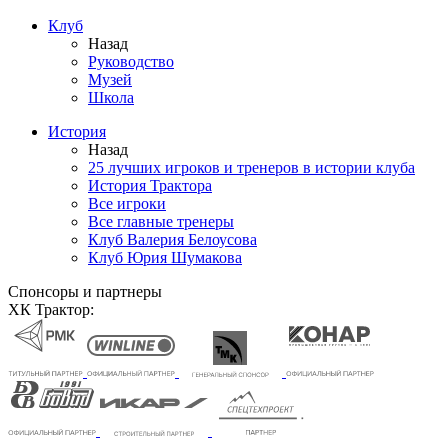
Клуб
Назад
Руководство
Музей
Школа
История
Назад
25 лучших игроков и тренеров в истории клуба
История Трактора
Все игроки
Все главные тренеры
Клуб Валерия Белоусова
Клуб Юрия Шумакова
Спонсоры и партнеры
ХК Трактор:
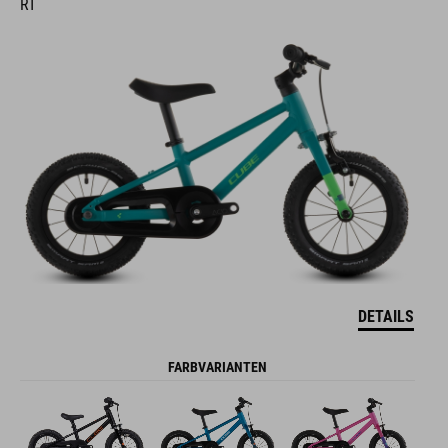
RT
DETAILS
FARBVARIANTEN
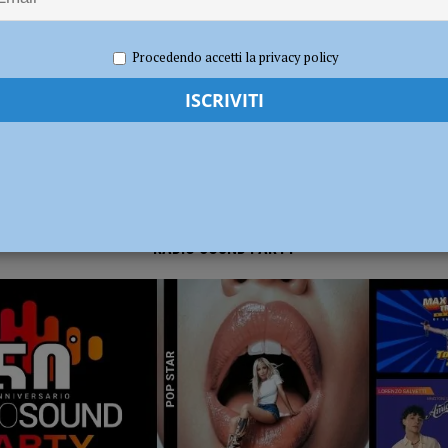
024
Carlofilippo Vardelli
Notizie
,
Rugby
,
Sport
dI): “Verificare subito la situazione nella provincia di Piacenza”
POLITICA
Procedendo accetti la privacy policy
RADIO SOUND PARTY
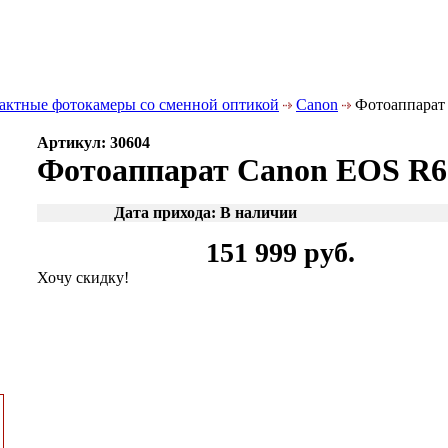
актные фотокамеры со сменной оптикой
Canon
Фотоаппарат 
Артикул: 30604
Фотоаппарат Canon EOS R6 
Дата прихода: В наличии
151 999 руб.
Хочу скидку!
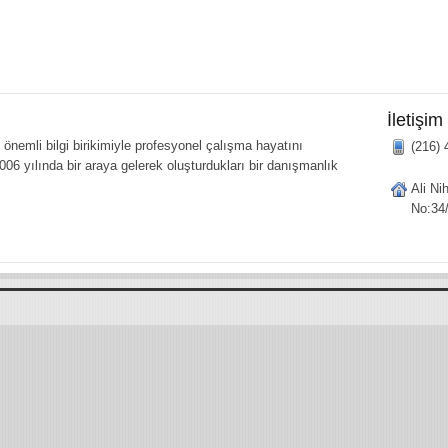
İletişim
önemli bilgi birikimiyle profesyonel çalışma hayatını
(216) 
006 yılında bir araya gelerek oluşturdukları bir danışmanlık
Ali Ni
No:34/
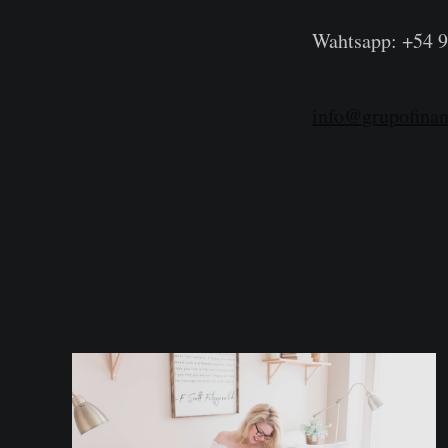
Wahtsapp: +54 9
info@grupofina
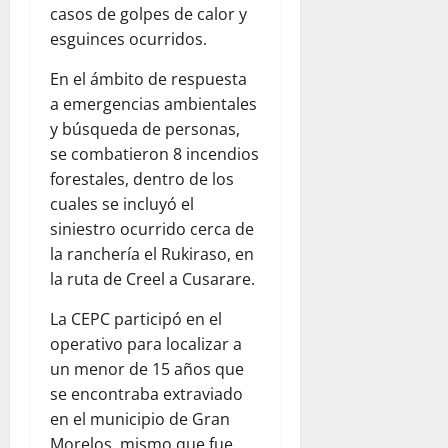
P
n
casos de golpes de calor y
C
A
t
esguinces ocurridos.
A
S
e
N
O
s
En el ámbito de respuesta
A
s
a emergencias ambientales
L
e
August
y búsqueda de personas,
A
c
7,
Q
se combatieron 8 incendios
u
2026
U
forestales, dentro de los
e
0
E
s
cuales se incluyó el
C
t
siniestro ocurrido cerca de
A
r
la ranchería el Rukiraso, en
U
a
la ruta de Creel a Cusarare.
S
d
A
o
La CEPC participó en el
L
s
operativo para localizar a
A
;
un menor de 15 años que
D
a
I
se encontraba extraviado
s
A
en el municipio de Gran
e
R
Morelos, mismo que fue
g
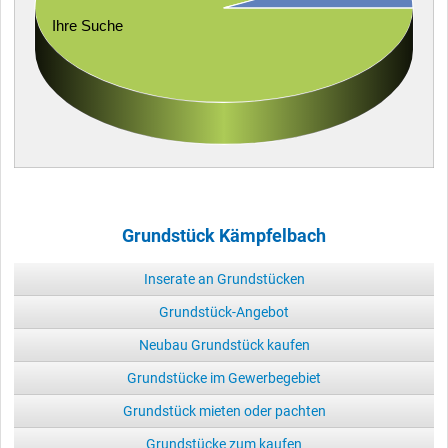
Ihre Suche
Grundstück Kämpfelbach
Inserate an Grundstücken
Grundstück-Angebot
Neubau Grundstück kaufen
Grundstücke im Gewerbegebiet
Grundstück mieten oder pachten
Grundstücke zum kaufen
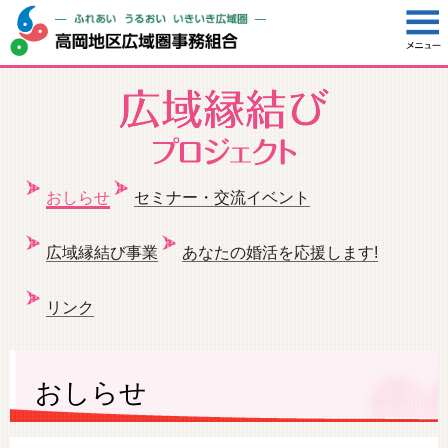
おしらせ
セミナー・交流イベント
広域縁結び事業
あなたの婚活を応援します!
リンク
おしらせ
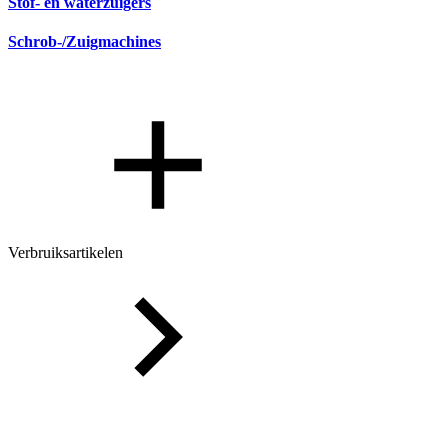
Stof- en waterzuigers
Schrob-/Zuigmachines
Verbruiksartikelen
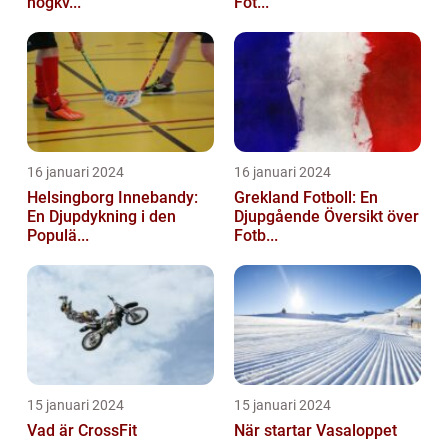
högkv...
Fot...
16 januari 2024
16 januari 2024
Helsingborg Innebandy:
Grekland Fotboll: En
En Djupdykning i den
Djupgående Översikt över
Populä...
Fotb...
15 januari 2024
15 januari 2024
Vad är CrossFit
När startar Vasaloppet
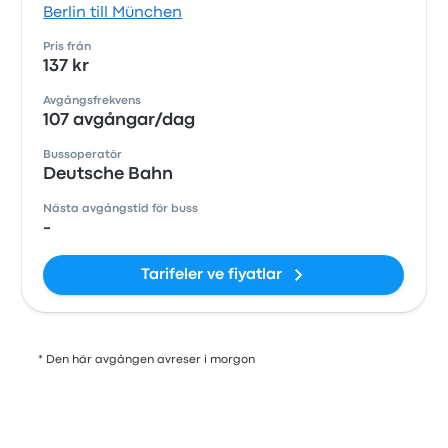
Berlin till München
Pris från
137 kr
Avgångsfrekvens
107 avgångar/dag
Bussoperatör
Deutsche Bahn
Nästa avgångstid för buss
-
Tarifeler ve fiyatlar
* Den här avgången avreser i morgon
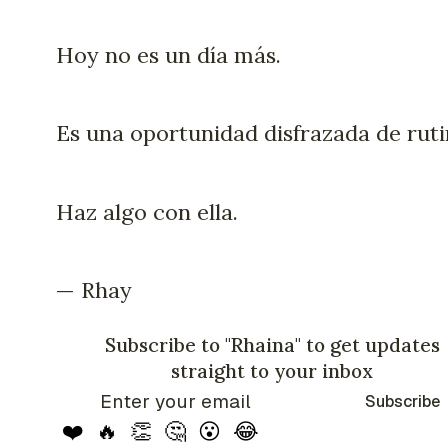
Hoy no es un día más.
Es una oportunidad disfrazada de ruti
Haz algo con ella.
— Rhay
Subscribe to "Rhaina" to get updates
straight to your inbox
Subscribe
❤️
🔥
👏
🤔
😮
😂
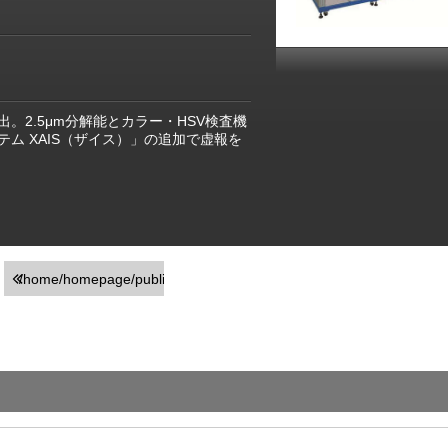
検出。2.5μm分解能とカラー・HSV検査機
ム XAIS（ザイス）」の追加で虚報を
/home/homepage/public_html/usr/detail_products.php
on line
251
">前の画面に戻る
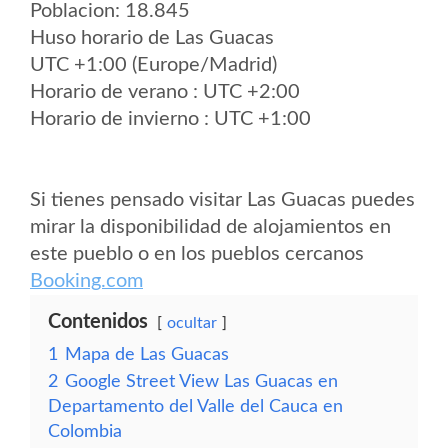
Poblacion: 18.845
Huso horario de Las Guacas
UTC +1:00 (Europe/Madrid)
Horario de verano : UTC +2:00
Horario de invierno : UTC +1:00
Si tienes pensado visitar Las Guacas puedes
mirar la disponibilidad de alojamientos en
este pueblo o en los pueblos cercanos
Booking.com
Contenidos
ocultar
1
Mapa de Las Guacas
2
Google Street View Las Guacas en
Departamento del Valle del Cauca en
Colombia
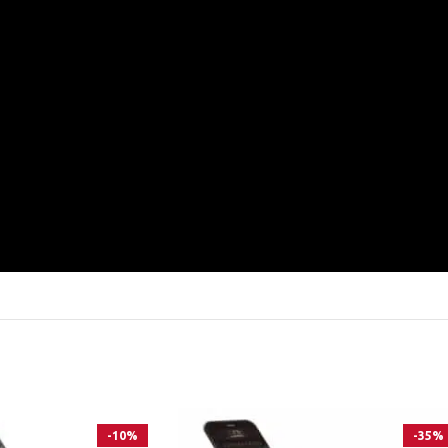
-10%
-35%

#### Your goal
Count the lines in the entries above that contain the word "kaufen". Reply with the number alone.

#### Written answer
2